Still, Trump insisted ominously that the U.S. will stay in the country “until we have a deal or we have total victory.”
He also said the war in Afghanistan “will not be decided on the battlefield … Ultimately, there will need to be a political solution” which would be “decided by the people of the region.”
Just 21⁄2 months ago, Trump abandoned controversial plans to invite the Taliban for peace talks at Camp David on the eve of the anniversary of the Sept. 11, 2001, attacks. The Taliban controlled Afghanistan and gave refuge to Osama Bin Laden as the notorious al Qaeda leader plotted the worst terror attack on American soil.
Afghan officials were glad Trump called off U.S. talks with the Taliban partly because they were not included in them.
Seated next to Trump on Thursday, Afghan President Ghani praised his “very principled decisions regarding putting limits on the type of peace that will ensure the gains of the past year and ensure your security and our
security.”
Tens of thousands of Afghan civilians and more than 2,400 American service members have been killed since the war began 18 years ago.
The war remains deadly, and just last week Trump oversaw the return home of the remains of two Army officers killed when their helicopter crashed in eastern Afghanistan.
The Taliban holds sway over about half of the country, staging near-daily attacks targeting Afghan forces and government officials. The Afghan government blames the Taliban for a bomb attack Wednesday night that killed 15 people headed to a wedding in the northeastern part of the country.
Trump, who traveled without First Lady Melania Trump, has mostly avoided the holiday trips to visit the troops that his predecessors regularly took. He flew into Iraq last Christmas to visit American troops serving there.
The White House took pains to keep the trip a secret after Trump’s cover was blown last year when Air Force One was spotted en route to Iraq by an amateur British flight watcher.
Trump’s Thanksgivingthemed tweets were teed up to publish ahead of time to prevent suspicions arising about the president’s social media silence.
The president was secretly flown back to Washington from Florida, where reporters had been told he’d be spending Thanksgiving at his Mar-a-Lago club. The plane he rode to Florida remained parked on the tarmac at Palm Beach International Airport to avoid revealing the president’s movement.
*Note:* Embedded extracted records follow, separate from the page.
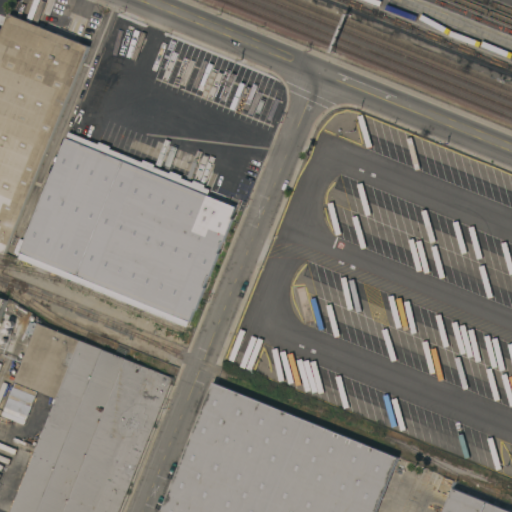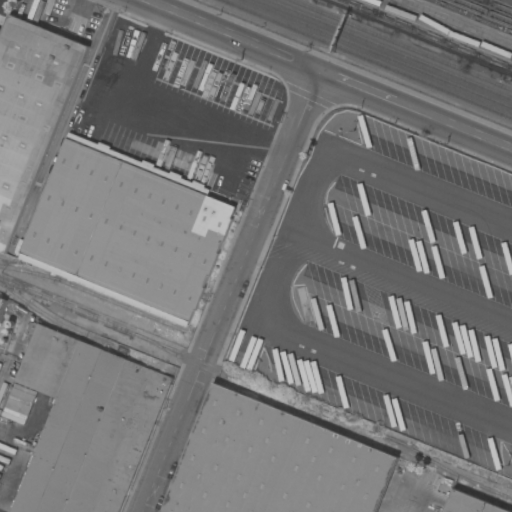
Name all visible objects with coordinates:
railway: (495, 6)
railway: (481, 12)
building: (1, 31)
railway: (428, 33)
building: (117, 40)
railway: (402, 44)
building: (171, 45)
railway: (391, 48)
railway: (379, 53)
railway: (368, 58)
road: (326, 75)
railway: (329, 75)
building: (30, 107)
building: (28, 109)
building: (124, 214)
road: (272, 230)
railway: (3, 257)
road: (276, 268)
road: (400, 278)
road: (230, 292)
railway: (95, 294)
building: (2, 303)
railway: (82, 333)
railway: (255, 382)
railway: (262, 396)
building: (86, 423)
building: (85, 424)
building: (273, 462)
building: (271, 463)
railway: (448, 469)
road: (416, 497)
building: (469, 503)
building: (460, 505)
About 9:45 p.m. Wednesday, the president boarded a nearly identical plane concealed in a hangar at Andrews Air Base. It took off under cover of darkness, with cabin lights dimmed and window shutters drawn.
White House press secretary Stephanie Grisham said the visit had been in the works for weeks.
“It’s a dangerous area and he wants to support the troops,” Grisham told reporters before Trump landed. “We thought it’d be a nice surprise.”
Trump arrived at night in Afghanistan, as as smoke from trash fires wafted across the chilly Bagram Air Base near Kabul, the Afghan capital.
He served up turkey and fixings to hundreds of troops in a cafeteria and posed for photos with many of them. The president told the troops he was honored to spend his holiday with them.
“There is nowhere I’d rather celebrate this Thanksgiving than right here with the toughest, strongest, best and bravest warriors on the face of the Earth,” Trump said.